This is Glenn's rendition of the “Shroud of Turin,” the burial cloth that many believe to have been wrapped around Jesus in those sorrowful days in the tomb following the cross, miraculously imprinting our Savior’s face into the fabric. Glenn literally sanded down his painted rendition of Jesus' face to create the same effect that you would see on the shroud.

Glenn had Oxford Ph.D. and pastor Jeremiah Johnson on his show to discuss the historicity of the Shroud of Turin, and the evidence for it is nothing short but breathtaking. Johnson mentioned how C.S. Lewis had a painting of the Shroud in his home to always remind him that "my God has a face." Glenn's painting could be the same reminder of hope in your home.

View art HERE.

Jesus

A message from Glenn:

While painting the Shroud [of Turin], it made me wonder, “What did Jesus’ face look like at the very moment of His resurrection? What if we had a shroud capturing the very moment when Jesus arose from death to life?”

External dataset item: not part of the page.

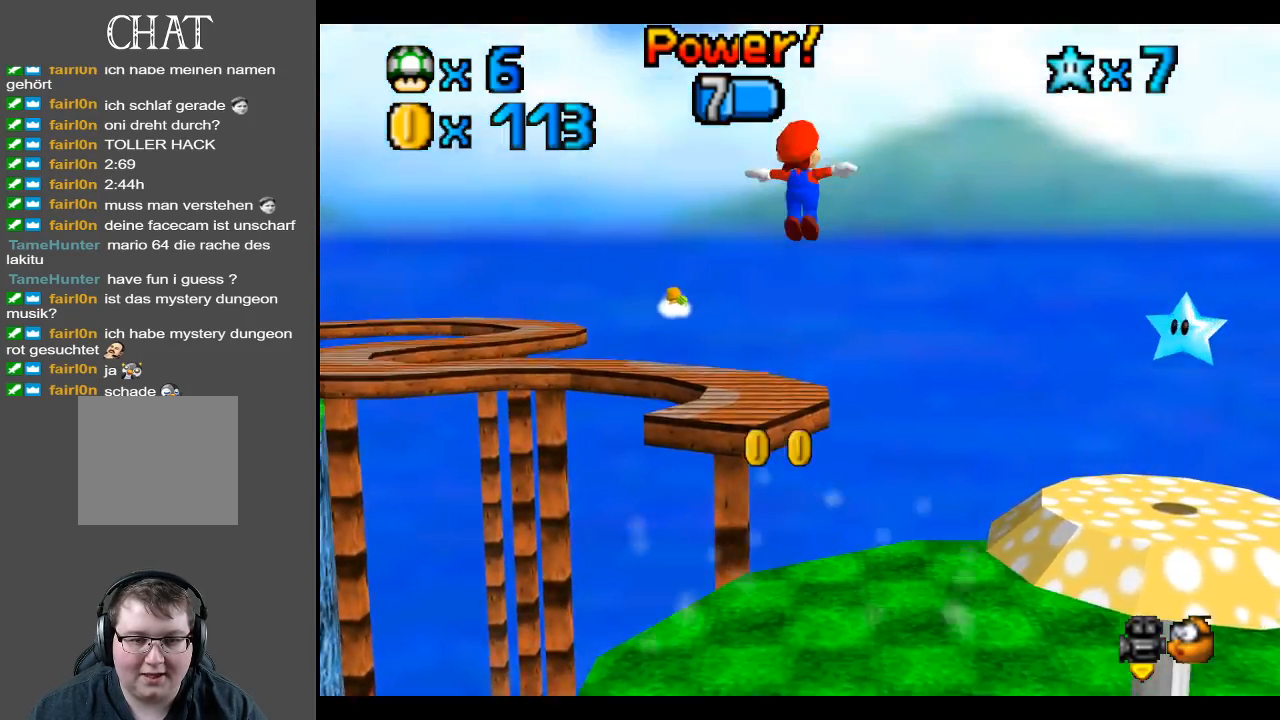
{"buttons": ["B"], "left_stick": "up-left", "right_stick": "center", "events": [[117, "B", "down"], [217, "B", "up"], [250, "left_stick", "left"], [317, "B", "down"], [400, "B", "up"], [483, "B", "down"], [500, "left_stick", "up-left"]]}
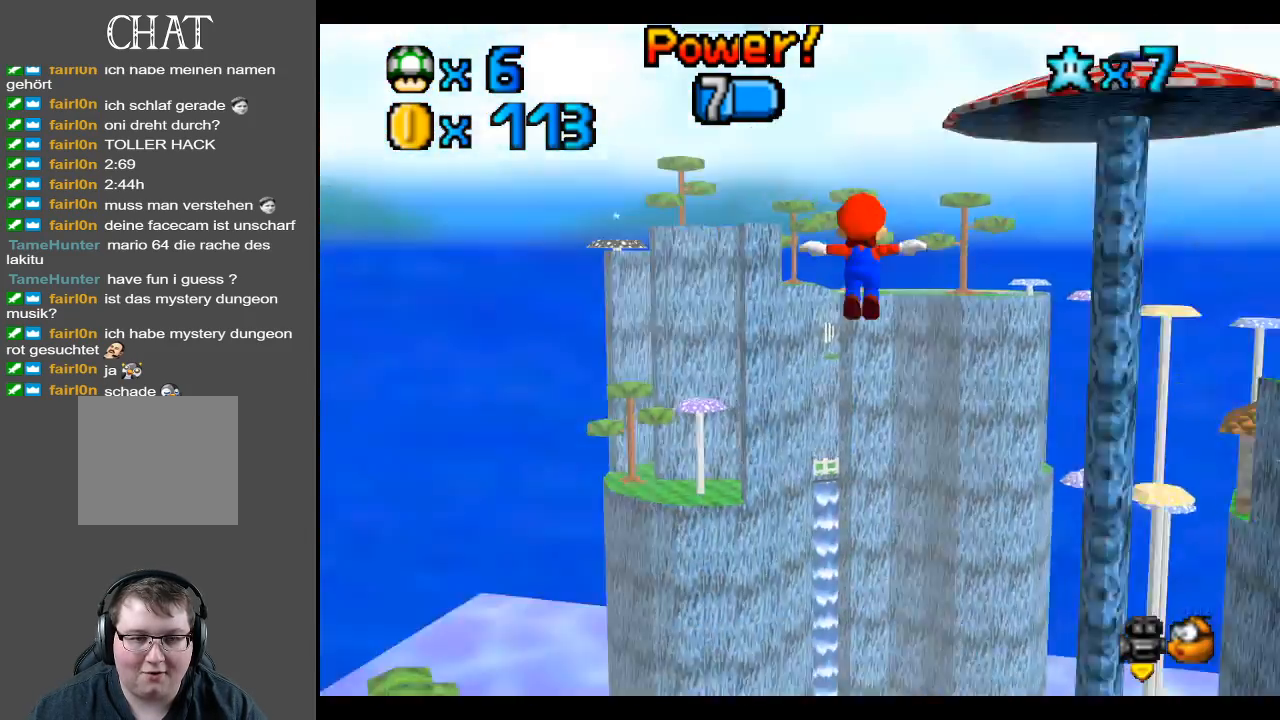
{"buttons": [], "left_stick": "up", "right_stick": "center", "events": [[83, "B", "up"], [300, "left_stick", "up"]]}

The painting of the Shroud captures the tired countenance of Jesus, having endured the suffering of the cross and peacefully awaiting His glorious resurrection. In contrast, the resurrected face of Jesus in this painting is happy now that the pain and suffering of the cross is over. His mouth is firm with determination to see His Father’s mission complete, yet His eyes compassionately gaze into those of the viewers, beckoning them to accept the joy and peace that He offers. His overall countenance is peaceful and relieved, that by His suffering, others can be saved and redeemed. That is what inspired this painting.

View art HERE.

Praise In All Things

This painting shows Corrie Ten Boom and her sister Betsie in the Ravensbruck Concentration Camp. The Ten Booms, a devout Christian family from Amsterdam, were caught by the SS protecting Jews in their home, and they were all sentenced to concentration camps.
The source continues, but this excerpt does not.